● Exercise materials
==========

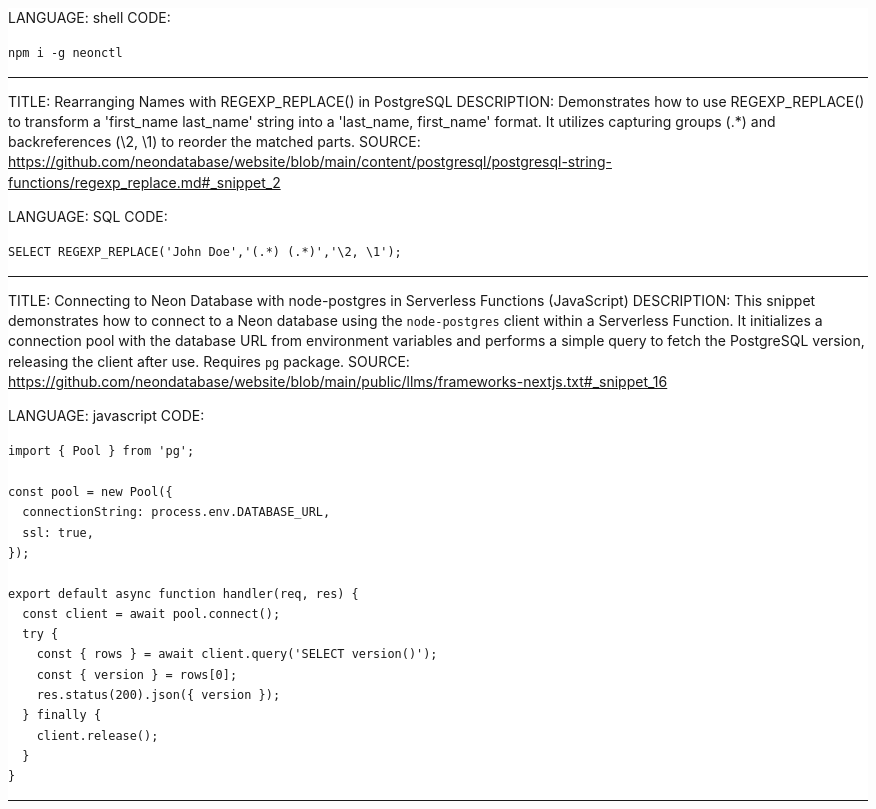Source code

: LANGUAGE: shell
CODE:

```
npm i -g neonctl
```

---

TITLE: Rearranging Names with REGEXP_REPLACE() in PostgreSQL
DESCRIPTION: Demonstrates how to use REGEXP_REPLACE() to transform a 'first_name last_name' string into a 'last_name, first_name' format. It utilizes capturing groups (.*) and backreferences (\2, \1) to reorder the matched parts.
SOURCE: https://github.com/neondatabase/website/blob/main/content/postgresql/postgresql-string-functions/regexp_replace.md#_snippet_2

LANGUAGE: SQL
CODE:

```
SELECT REGEXP_REPLACE('John Doe','(.*) (.*)','\2, \1');
```

---

TITLE: Connecting to Neon Database with node-postgres in Serverless Functions (JavaScript)
DESCRIPTION: This snippet demonstrates how to connect to a Neon database using the `node-postgres` client within a Serverless Function. It initializes a connection pool with the database URL from environment variables and performs a simple query to fetch the PostgreSQL version, releasing the client after use. Requires `pg` package.
SOURCE: https://github.com/neondatabase/website/blob/main/public/llms/frameworks-nextjs.txt#_snippet_16

LANGUAGE: javascript
CODE:

```
import { Pool } from 'pg';

const pool = new Pool({
  connectionString: process.env.DATABASE_URL,
  ssl: true,
});

export default async function handler(req, res) {
  const client = await pool.connect();
  try {
    const { rows } = await client.query('SELECT version()');
    const { version } = rows[0];
    res.status(200).json({ version });
  } finally {
    client.release();
  }
}
```

---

==========

● How to complete this task
Copy out the lines beginning at the one that contains "DESCRIPTION: Demonstrates how". Stop at the final line of the data, and include it.

● Solution for this task
DESCRIPTION: Demonstrates how to use REGEXP_REPLACE() to transform a 'first_name last_name' string into a 'last_name, first_name' format. It utilizes capturing groups (.*) and backreferences (\2, \1) to reorder the matched parts.
SOURCE: https://github.com/neondatabase/website/blob/main/content/postgresql/postgresql-string-functions/regexp_replace.md#_snippet_2

LANGUAGE: SQL
CODE:

```
SELECT REGEXP_REPLACE('John Doe','(.*) (.*)','\2, \1');
```

---

TITLE: Connecting to Neon Database with node-postgres in Serverless Functions (JavaScript)
DESCRIPTION: This snippet demonstrates how to connect to a Neon database using the `node-postgres` client within a Serverless Function. It initializes a connection pool with the database URL from environment variables and performs a simple query to fetch the PostgreSQL version, releasing the client after use. Requires `pg` package.
SOURCE: https://github.com/neondatabase/website/blob/main/public/llms/frameworks-nextjs.txt#_snippet_16

LANGUAGE: javascript
CODE:

```
import { Pool } from 'pg';

const pool = new Pool({
  connectionString: process.env.DATABASE_URL,
  ssl: true,
});

export default async function handler(req, res) {
  const client = await pool.connect();
  try {
    const { rows } = await client.query('SELECT version()');
    const { version } = rows[0];
    res.status(200).json({ version });
  } finally {
    client.release();
  }
}
```

---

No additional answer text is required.